Never can I remember seeing back-to-back documentaries in the theater. That's not to say it hasn't happened, just I don't remember it. These were not only in the same theater, they were in the exact same screening space. The Sun in Yarraville has about 20 movies playing at any given time on maybe a dozen screens, so there's a lot of space sharing going on. In retrospect it's no surprise they were in there cleaning long before the credits of the first movie were over, as they needed to let the crowd for the second movie -- which included me, though I wasn't aware of it at the time -- file on in.

So yes indeed, I followed up a viewing of Betsy West & Julie Cohen's RBG with a viewing of Kevin Macdonald's Whitney. And the films have more in common than you might think -- more than the women had, anyway.

For example:

1) Both films are named after the person they depict.

2) Both films feature women who had significant events in their lives occur in 1992; for Ruth Bader Ginsburg, it was the election of the president who would nominate her to the Supreme Court the following year, and for Whitney Houston, it was the release of her film The Bodyguard, which the film argues sent her off into the pop culture stratosphere.

3) Both films show footage of the subject being parodied on Saturday Night Live.

4) Both films address how the husbands of these powerful women addressed playing second banana in their relationships.

5) The posters of both movies even use a yellow trim.

There might be more in common if I wanted to sit here and dig. But they also shared in common a star rating from me: 4 out of 5 stars. Which makes them both very good, if not quite great. (Though both women were certainly great, at least for a time.)

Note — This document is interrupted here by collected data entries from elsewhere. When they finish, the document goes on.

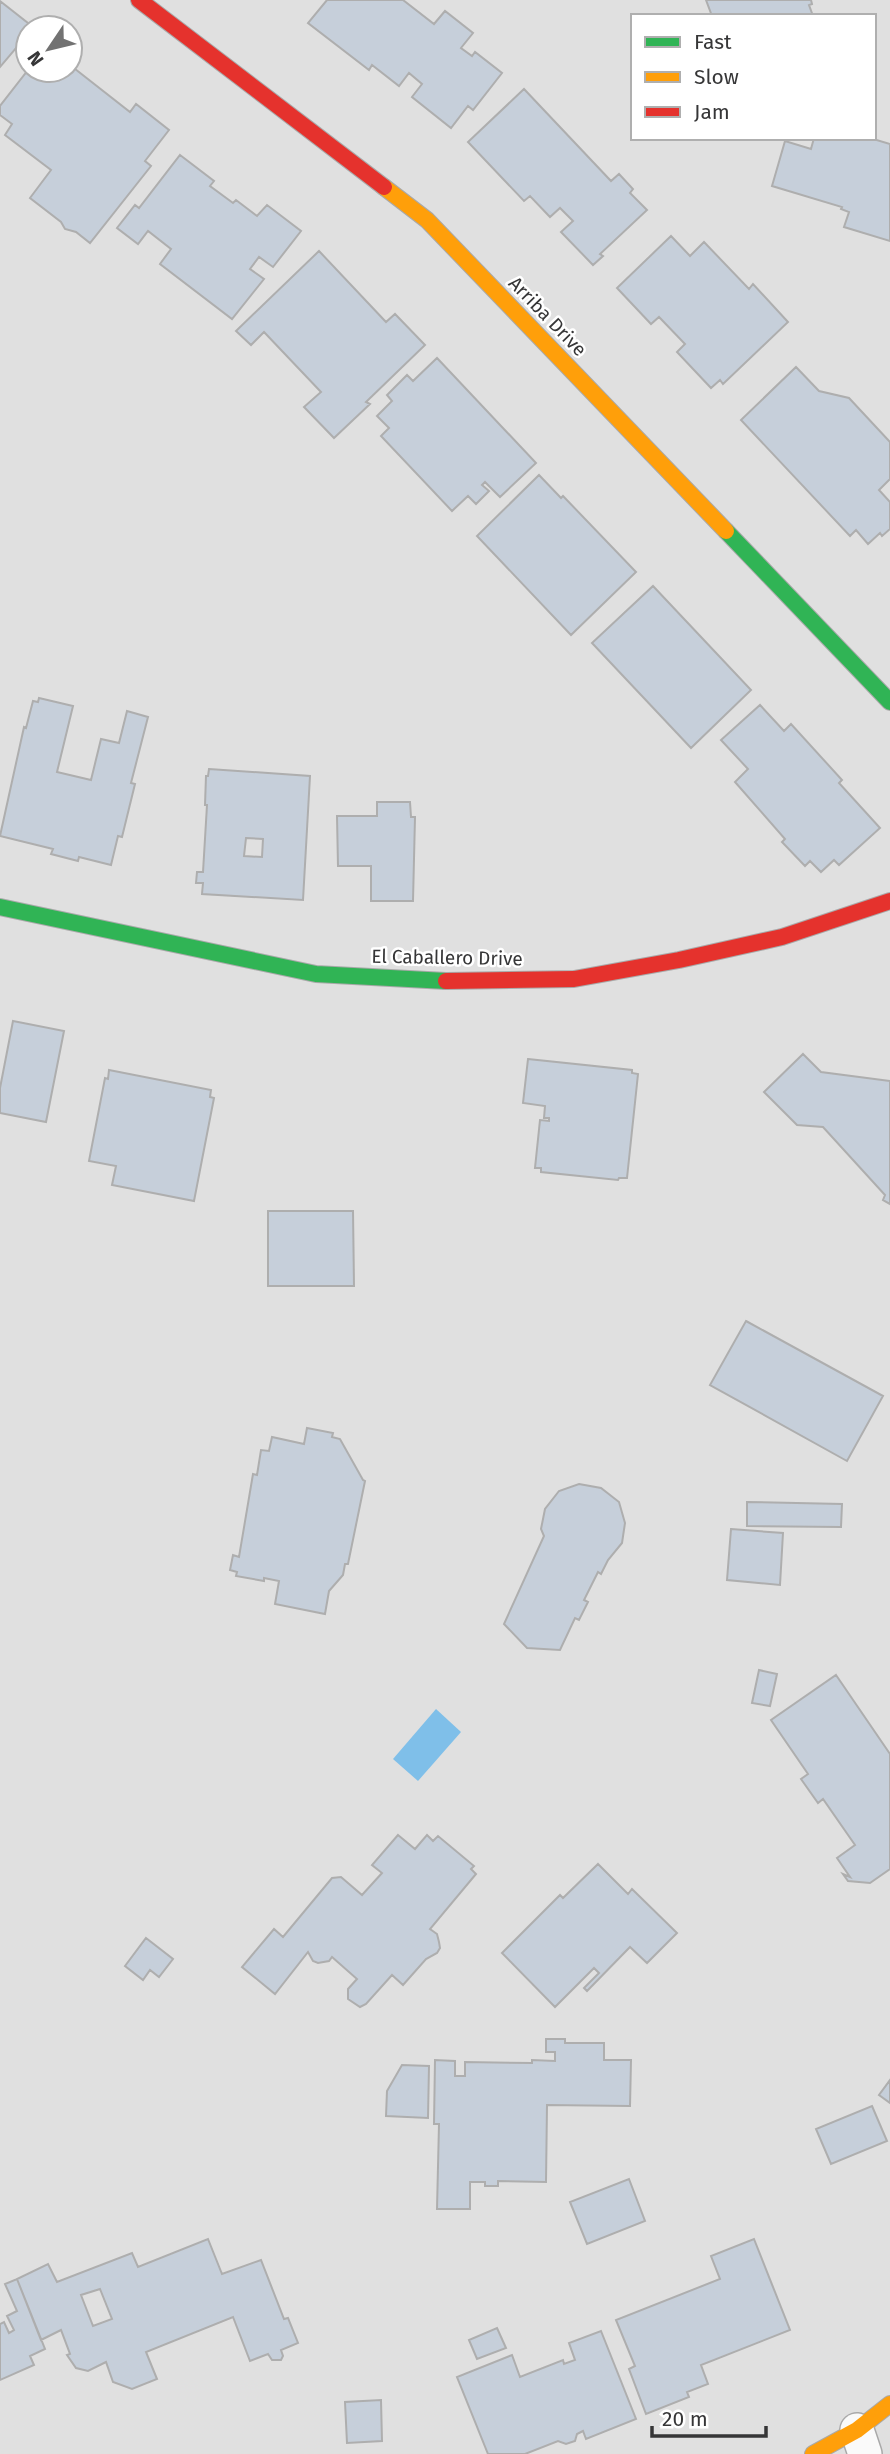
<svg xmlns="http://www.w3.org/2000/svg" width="890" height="2454" font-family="'Fira Sans',sans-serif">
<rect width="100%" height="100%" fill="#e0e0e0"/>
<path fill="#7fbfe9" d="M436 1709 461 1732 418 1781 393 1759Z"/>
<path fill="#c6cfda" stroke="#aeaeae" stroke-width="2" fill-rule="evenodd" d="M327 0H403L434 24 445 11 473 33 461 48 472 56 475 52 502 73 473 110 468 106 451 128 412 97 422 84 409 73 399 86 372 65 369 70 308 23Z
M706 0H811L812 4 809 5 813 16H712Z
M0 1 33 27 28 28V34L0 67Z
M70 65 130 112 136 104 169 130 145 161 151 166 90 243 76 232 65 229 61 222 30 198 51 170 5 135 12 124 0 115V106L28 70H70Z
M524 89 611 181 619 174 633 189 630 193 647 210 600 254 603 256 593 265 561 232 573 221 560 208 550 217 530 196 524 201 468 142Z
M814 138H870L890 144V241L844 227 849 212 841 209 842 207 772 186 785 141 811 149Z
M180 155 214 181 210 186 233 203 236 200 257 216 267 205 301 231 273 267 259 257 250 269 264 279 232 319 160 264 171 249 148 231 138 244 117 228 135 205 139 208Z
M671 236 690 256 704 242 749 289 753 284 788 322 723 384 720 380 711 388 677 352 685 344 659 317 651 324 617 288Z
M319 251 386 322 395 314 425 345 366 402 370 404 334 438 304 407 321 392 264 332 251 345 236 331Z
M437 358 536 463 500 497 485 482 482 485 489 491 476 504 468 496 452 511 381 436 389 428 377 416 392 401 387 395 407 375 413 381Z
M796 367 819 391 849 398 890 442V479L879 490 890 502V529L882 536 880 533 868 544 856 530 850 536 741 420Z
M539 475 561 498 563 496 636 572 571 635 477 536Z
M653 586 751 690 691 748 592 643Z
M39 698 73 706 57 772 91 780 101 739 119 743 127 711 148 717 131 783 135 784 122 837 118 836 111 865 79 857 78 861 51 854 53 849 0 836 24 727 26 728 33 701 38 702Z
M760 705 784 731 791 724 842 780 839 783 880 828 839 865 834 860 821 872 810 861 805 866 782 842 785 839 735 782 748 769 721 740Z
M209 769 310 776 303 900 202 894 203 883H196L197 872H203L207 805H205L206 776H208ZM246 838 263 839 262 857 244 856Z
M377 802H410L411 817H415L413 901H371V866H338L337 816H377Z
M13 1021 64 1031 46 1122 0 1113V1088Z
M803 1054 821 1072 890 1081V1204L883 1200 885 1195 823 1127 797 1125 764 1092Z
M528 1059 632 1070V1073L638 1074 627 1178H619L618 1180 541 1172V1168H535L540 1120 549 1121V1118H544L545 1106 523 1103Z
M109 1070 211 1090 210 1097 214 1098 194 1201 112 1185 116 1166 89 1161 105 1078 108 1079Z
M268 1211H353L354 1286H268Z
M746 1321 883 1396 847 1461 710 1385Z
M307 1428 333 1433 332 1437 340 1439 363 1480 365 1481 348 1564H345L343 1575 329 1591 325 1614 275 1604 279 1581 264 1578V1581L236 1576 237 1572 230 1570 233 1555 239 1557 253 1474 257 1475 261 1450 269 1451 272 1437 304 1444Z
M579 1484 601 1488 619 1502 625 1523 622 1543 608 1560 601 1574 598 1572 584 1600 588 1602 579 1620 575 1618 560 1650 527 1648 504 1624 544 1536 541 1529 545 1509 559 1491Z
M747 1502 842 1504 841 1527 747 1526Z
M731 1529 783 1533 780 1585 727 1580Z
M759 1670 777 1674 770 1706 752 1703Z
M836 1675 890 1754V1869L870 1883 848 1881 843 1874 850 1877 837 1858 855 1845 823 1799 818 1803 801 1779 808 1774 771 1720Z
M398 1835 415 1849 427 1835 433 1841 438 1836 474 1866 471 1869 476 1874 430 1929 437 1934 439 1942 440 1948 437 1953 426 1959 403 1985 392 1975 366 2004 360 2007 348 1999V1989L357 1979 332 1957 329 1961 318 1963 313 1961 308 1952 275 1994 242 1967 274 1929 283 1937 332 1878 341 1877 362 1895 382 1873 372 1865Z
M598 1864 628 1894 632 1889 677 1933 647 1963 630 1947 587 1991 584 1988 599 1973 594 1968 555 2007 502 1953 560 1895 563 1898Z
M146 1938 173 1959 159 1977 150 1970 143 1980 125 1966Z
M546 2039H565V2043H604V2060H631L630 2106 547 2105 546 2182 498 2181V2186H485V2182H470V2209H437L439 2124H434L435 2060 455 2061V2076H465V2062L532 2063V2060L555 2061V2052H546Z
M402 2065 429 2066 428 2118 386 2116 387 2091Z
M890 2080V2103L879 2095Z
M872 2106 887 2141 831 2164 816 2129Z
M629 2179 645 2221 587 2244 570 2202Z
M208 2239 222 2274 261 2260 284 2319 288 2318 298 2343 281 2350 283 2356 281 2360H272L268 2354 250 2361 233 2317 146 2352 157 2379 132 2389 113 2382 106 2362 88 2371 76 2368 67 2355 70 2354 61 2330 41 2340 17 2279 48 2264 57 2282 132 2253 138 2267ZM100 2289 112 2319 93 2326 81 2295Z
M754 2239 790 2330 701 2365 708 2384 687 2392 689 2397 646 2414 629 2369 635 2366 616 2320 720 2279 711 2256Z
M17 2279 45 2349 30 2356 34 2365 0 2380V2324L4 2322 9 2333 14 2330 7 2316 17 2311 5 2284Z
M497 2328 506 2348 477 2359 469 2340Z
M601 2331 636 2419 586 2439 583 2431 577 2434 575 2441 566 2444 558 2441 525 2454H488L457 2377 512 2355 520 2377 563 2360 564 2364 575 2360 569 2343Z
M381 2400 382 2441 347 2443 345 2402Z"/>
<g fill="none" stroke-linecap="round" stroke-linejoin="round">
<defs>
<path id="street" d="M857 2430 865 2454"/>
<path id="fast" d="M726 531 890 702
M0 907 316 974 446 981"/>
<path id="slow" d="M384 187 427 220 726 531
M813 2454 857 2430 890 2404"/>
<path id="jam" d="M139 0 384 187
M446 981 574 979 679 960 782 937 890 901"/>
</defs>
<use href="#street" stroke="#a9a9a9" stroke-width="36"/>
<use href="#fast" stroke="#a9a9a9" stroke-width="18"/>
<use href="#slow" stroke="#a9a9a9" stroke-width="18"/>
<use href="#jam" stroke="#a9a9a9" stroke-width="18"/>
<use href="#street" stroke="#fafafa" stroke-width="33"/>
<use href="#fast" stroke="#30b455" stroke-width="16"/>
<use href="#slow" stroke="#ff9f0a" stroke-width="16"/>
<use href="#jam" stroke="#e5322d" stroke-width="16"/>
</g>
<g text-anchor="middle" stroke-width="5" stroke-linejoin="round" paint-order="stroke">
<g font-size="19" fill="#363637" stroke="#fff">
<text transform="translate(548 316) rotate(46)" y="7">Arriba Drive</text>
<text transform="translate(447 957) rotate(1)" y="7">El Caballero Drive</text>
</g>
</g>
<rect x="631" y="14" width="245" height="126" fill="#ffffff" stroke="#afafaf" stroke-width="2"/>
<rect x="645" y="37" width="35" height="10" fill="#30b455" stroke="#afafaf" stroke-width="2"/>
<text x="694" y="49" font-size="21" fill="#363637">Fast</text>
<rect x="645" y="72" width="35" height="10" fill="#ff9f0a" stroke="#afafaf" stroke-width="2"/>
<text x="694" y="84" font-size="21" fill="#363637">Slow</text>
<rect x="645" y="107" width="35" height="10" fill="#e5322d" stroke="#afafaf" stroke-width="2"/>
<text x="694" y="119" font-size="21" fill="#363637">Jam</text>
<g transform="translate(49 49) rotate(235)"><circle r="33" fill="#ffffff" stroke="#afafaf" stroke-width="2"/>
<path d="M0-5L12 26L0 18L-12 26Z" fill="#727272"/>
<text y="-10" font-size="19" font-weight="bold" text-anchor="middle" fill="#363637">N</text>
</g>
<path d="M652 2426v10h114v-10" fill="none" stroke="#363637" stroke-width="3.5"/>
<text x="662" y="2426" font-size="21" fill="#363637" stroke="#ffffff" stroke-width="5" paint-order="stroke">20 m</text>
</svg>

Although I figured Whitney would have a tough time topping RBG, if only because the subject of the first film is so much more upstanding and easier to praise than the second, I do think I liked Whitney better as a film. Veteran documentarian Kevin Macdonald has a real instinct how to use the form to make us feel, as he relies on kaleidoscopic montages of music and the moving image to conjure both the joy and the reckless horror that was Whitney Houston. West and Cohen don't have quite the track record and hence rely more on the natural wonders of Ruth Bader Ginsburg to sell their material.

Still, a great night of non-fiction at the movies.

I did want to say one thing about RBG, which is that it's almost impossible to talk about it without calling it "RGB" at least once. The reason for that is probably obvious and rooted in science. There's an instinct to think "Roy G Biv" when you are saying it, ROYGBIV of course being the acronym to represent all the colors in the rainbow. Anyway, it isn't only me as I noticed that they also spelled it as "RGB" on the theater's marquee. I thought of notifying someone inside, but decided against being labeled as "that guy."

Besides, they also had it spelled as "Miission Impossible" with consecutive I's in the first word, so maybe the marquee guy was just drunk that night.